The bait shop down by me (Cincinnati) was selling goldfish & Izzys for $9 a pound last year. I would imagine its the same now, but not sure, I am going to make a run out there sometime next week to get some leeches and more night crawlers so I can check. You can also buy the fish by size if you wanted to do that too.


----------



## JUSTCRAZY (Apr 6, 2004)

Thanks fishdealer. Most of the shops seem to have gone to the by the pound method rather than the fish size. In some ways it is nice, other is isn't. I sent a friend for bait once here in Columbus, he is not a very experienced fisherman, but had gone a couple of times with me. They sure put it to him. He came back with a bucket full of fish they had charged him $2 and $3 each for,but If I would have been there, I wouldn't have given 50 cents for that size fish. Yet, there are times when it has worked out the other way.

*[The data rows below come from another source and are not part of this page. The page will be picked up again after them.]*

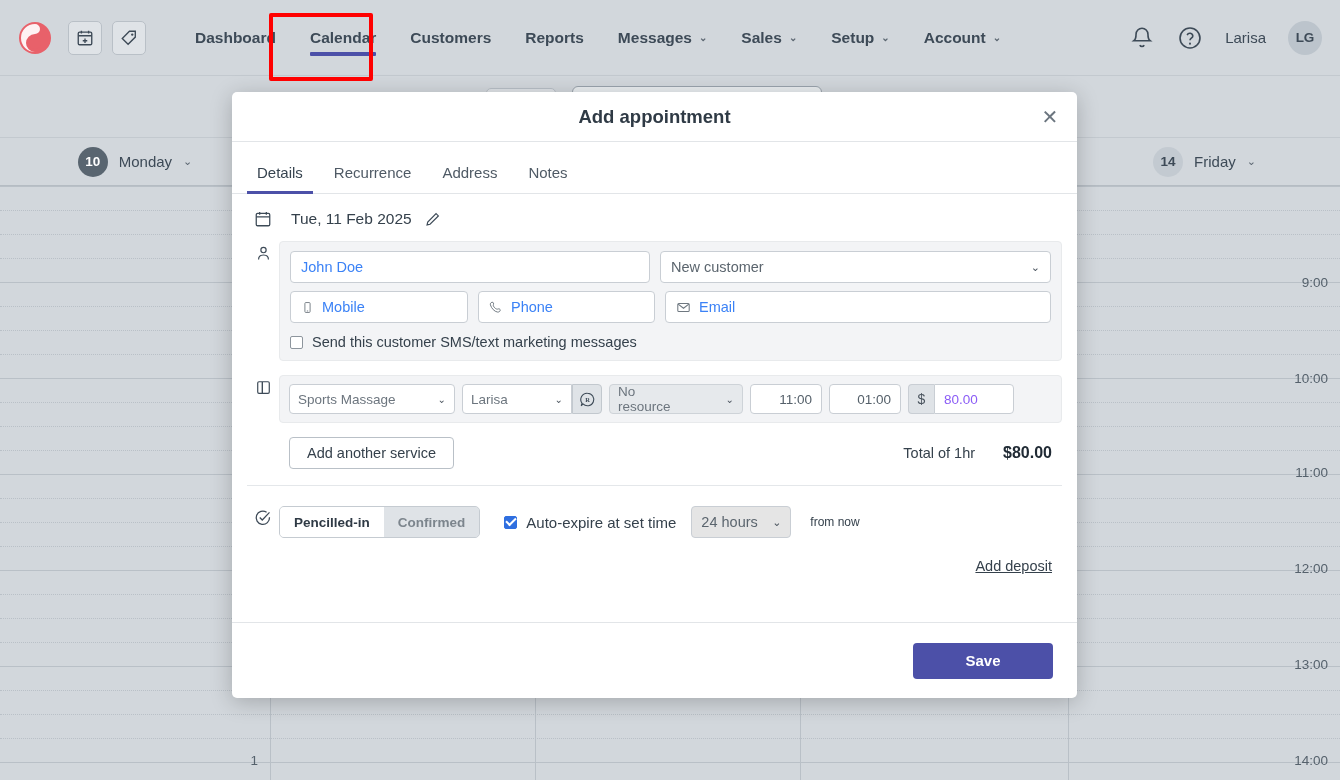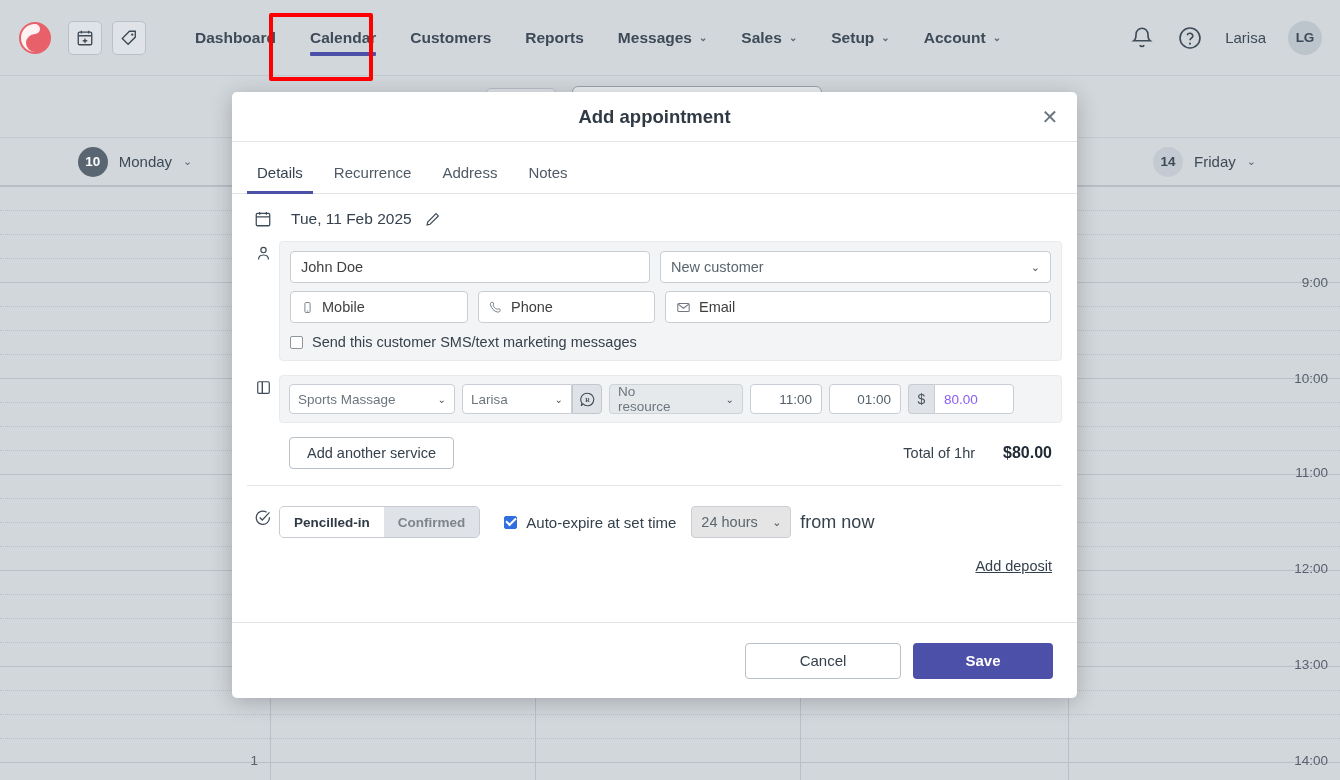--- a/index.html
+++ b/index.html
@@ -145,7 +145,7 @@
     display: flex; align-items: center; padding: 0 10px; gap: 8px;
     font-size: 14.5px; color: #9aa3ab;
   }
-  .inputbox .ph { color: #404040; }
+  .inputbox .ph { color: #3b82f6; }
   .inputbox .ficon { color: #6f7880; display: flex; align-items: center; }
   .selbox {
     height: 32px; background: #ffffff; border: 1px solid #c9ced4; border-radius: 4px;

The worst I have ever seen was a Columbus shop, which I will not mention the name of because I do like the the place but won't buy there bait. I asked the price on a koi that may have been six inches at best. The guy said he wanted $23 for that one fish. I told him he was crazy, but he said the paylakers would pay that price. I went to a shop closer to where I was fishing and ended up with about 10 fish larger than those for $3 a piece! Some places will try to bend you over given the chance and some times you luck out.

Rob


----------



## pendog66 (Mar 23, 2005)

i dont know about poundage but anglers in englewood have cheap goldfish. its 50 cents for 3-4 in goldfish and a dollar for bigger


----------



## JUSTCRAZY (Apr 6, 2004)

Is Angler the name of the shop? I am always looking for a deal and willing to travel at times.


Thanks
Rob


----------



## pendog66 (Mar 23, 2005)

JUSTCRAZY said:


> Is Angler the name of the shop? I am always looking for a deal and willing to travel at times.
> 
> 
> Thanks
> Rob




yes the shop is called Angler's. its on north main street


----------



## Bigun (Jun 20, 2006)

here is their website, only has info about their address and phone number though.

http://ohioanglersbaitntackle.com/


----------



## JUSTCRAZY (Apr 6, 2004)

Thanks everyone, just been curious what others were paying for bait. No matter how we look at it, we are just paying a lot of money to hook a bait and wait! 
Now all I have to do is get some more time to go out fishing.

Thanks
Rob


----------